Ms.Osofsky was reported (again) this weekend as targeting speeding up SFO investigations as a cornerstone of her strategy.

In the US where a statute of limitations time bars the prosecution of historic crimes, junior prosecutors have drilled into them from the beginning of their careers the importance of bringing cases quickly. The UK has no such statute of limitations which no doubt accounts, at least in part, to the length of time some SFO cases have historically taken.

It is widely acknowledged that the more historic a case is the more difficult it will be to prosecute.

The new SFO director has repeatedly identified the future use of cooperating witnesses in SFO cases as a target but this has been met with a degree of circumspection.

To be fair, the naysayers have a point.  Culturally, historically and in practice the UK has frowned upon plea agreements.

SFO results have been mixed and UK courts, who jealously guard their right to determine sentence, have expressed their disapproval of sentence determination in plea agreements.

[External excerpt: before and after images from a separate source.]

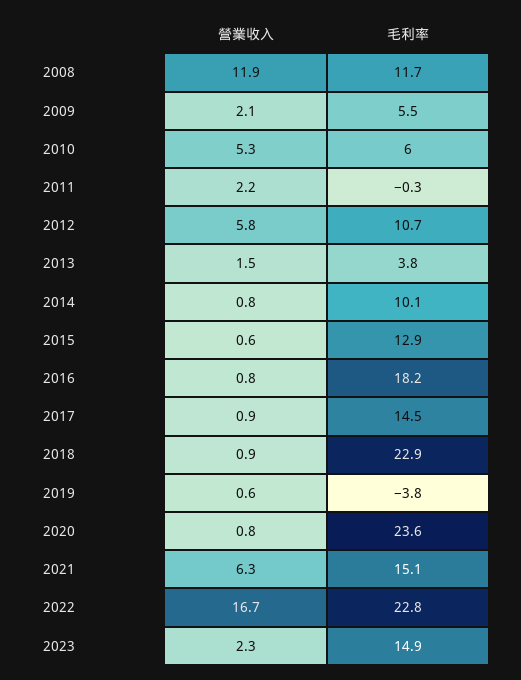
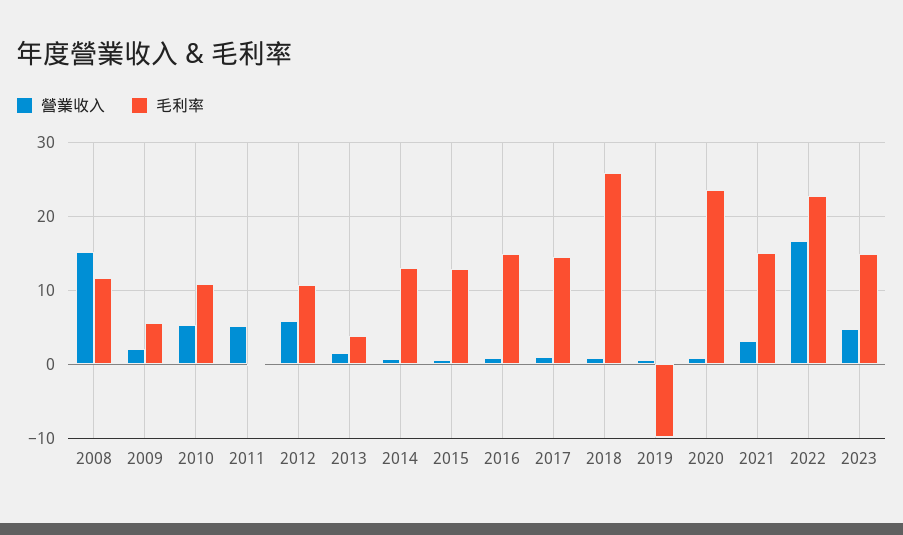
營業收入, 2008: 11.9 -> 15
毛利率, 2010: 6 -> 11
營業收入, 2011: 2.2 -> 5
毛利率, 2014: 10.1 -> 13
毛利率, 2016: 18.2 -> 15
毛利率, 2018: 22.9 -> 26
毛利率, 2019: -3.8 -> -10
營業收入, 2021: 6.3 -> 3
營業收入, 2023: 2.3 -> 5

In one notorious example a cooperating witness entered into a plea agreement with the SFO.  After years of extensive cooperation the co-operator attended court for his (reduced) sentencing.  At that hearing the SFO’s lawyers argued for a suspended sentence of 12 months or less in exchange for his cooperation.  The court had none of it. The co-operator  was handed an immediate custodial sentence.  Subsequently on appeal the Court of Appeal endorsed the original court’s approach albeit the individual was released early for other reasons.

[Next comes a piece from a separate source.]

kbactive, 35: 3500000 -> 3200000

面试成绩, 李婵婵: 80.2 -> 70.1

It goes without saying that if the SFO cannot live up to its side of the deal in exchange for the cooperation of a suspect to break open a case then there is no incentive to enter into a plea bargain with the SFO.  This is neither in the public interest or in the interest of a cooperating witness.

However, the new Director of the SFO is right to keep pursuing the goal.

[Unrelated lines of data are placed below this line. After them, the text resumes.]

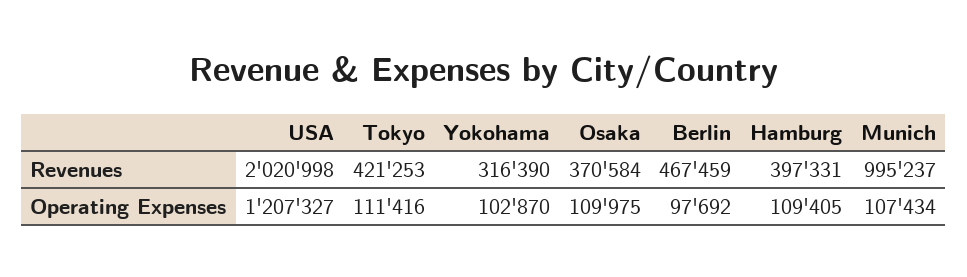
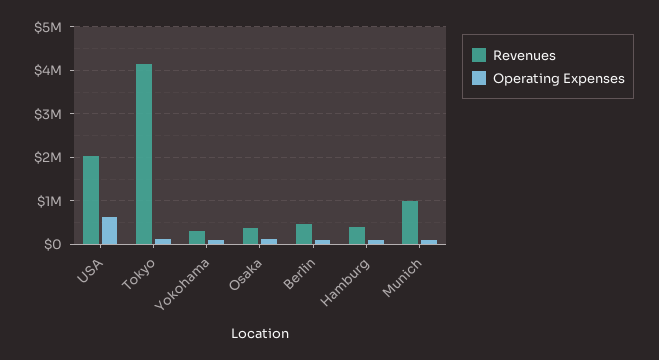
Revenues, Tokyo: 421253 -> 4200000
Operating Expenses, USA: 1207327 -> 600000

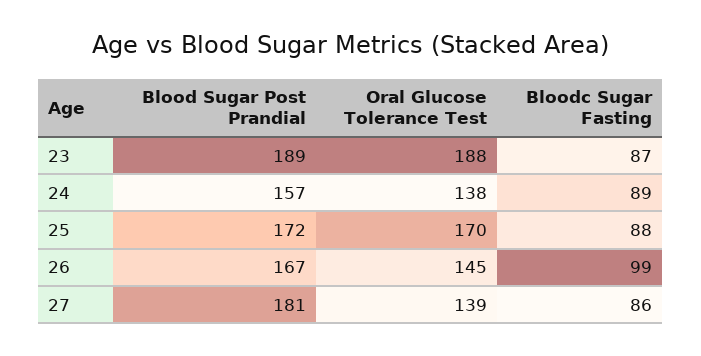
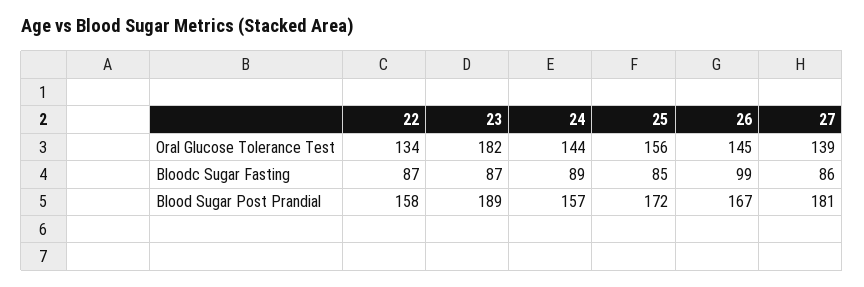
Oral Glucose Tolerance Test, 23: 188 -> 182
Oral Glucose Tolerance Test, 24: 138 -> 144
Oral Glucose Tolerance Test, 25: 170 -> 156
Bloodc Sugar Fasting, 25: 88 -> 85
Oral Glucose Tolerance Test, 22: none -> 134
Bloodc Sugar Fasting, 22: none -> 87
Blood Sugar Post Prandial, 22: none -> 158

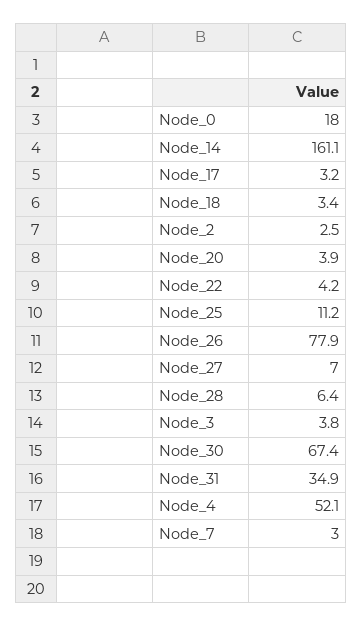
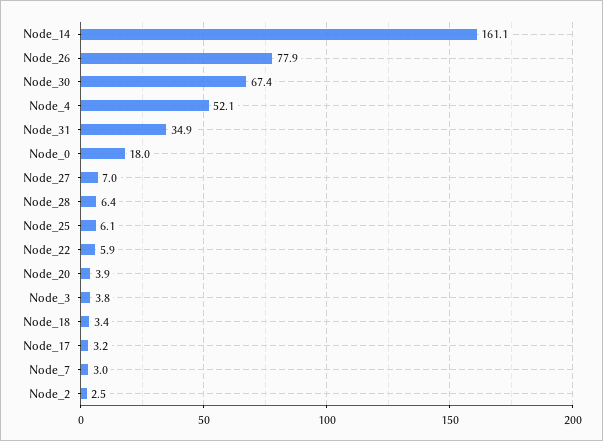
Node_22: 4.2 -> 5.9
Node_25: 11.2 -> 6.1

A framework exists today for the SFO to enter into deals with cooperating witnesses under the Serious Organised Crime and Police Act 2005, (SOCPA).  One of its provisions (section 73) in connection with the reduction in sentence was used in the case that went wrong with the cooperator unexpectedly being sent to prison by the judge.

In appropriate cases the SFO also has power, in consultation with the Attorney General, to grant immunity from prosecution in the first place under Section 71 SOCPA.  In doing so the SFO has the ability to offer a cooperating witness complete certainty, avoiding the problem suffered by the cooperator who was unexpectedly sent to prison.

The Crown Prosecution Service has issued detailed guidance surrounding the granting of immunity which applies to the SFO.  This provision has been used very sparingly to date and could, and should be used more.

Cooperating witnesses should reasonably be able to expect that any deal offered by the SFO in exchange for their cooperation is deliverable; if they cannot they will not be advised to enter into discussions with the SFO.

Likewise, if it is in the public interest that a co-operator be given a deal in exchange for information to assist the SFO in its investigations then that should be possible.

As a famous impressionist painter is reported to have said, “I’m always doing that which I cannot do, in order that I may learn how to do it.”

Ms. Osofsky is right to challenge established wisdom when it comes to plea bargains and cooperating witnesses.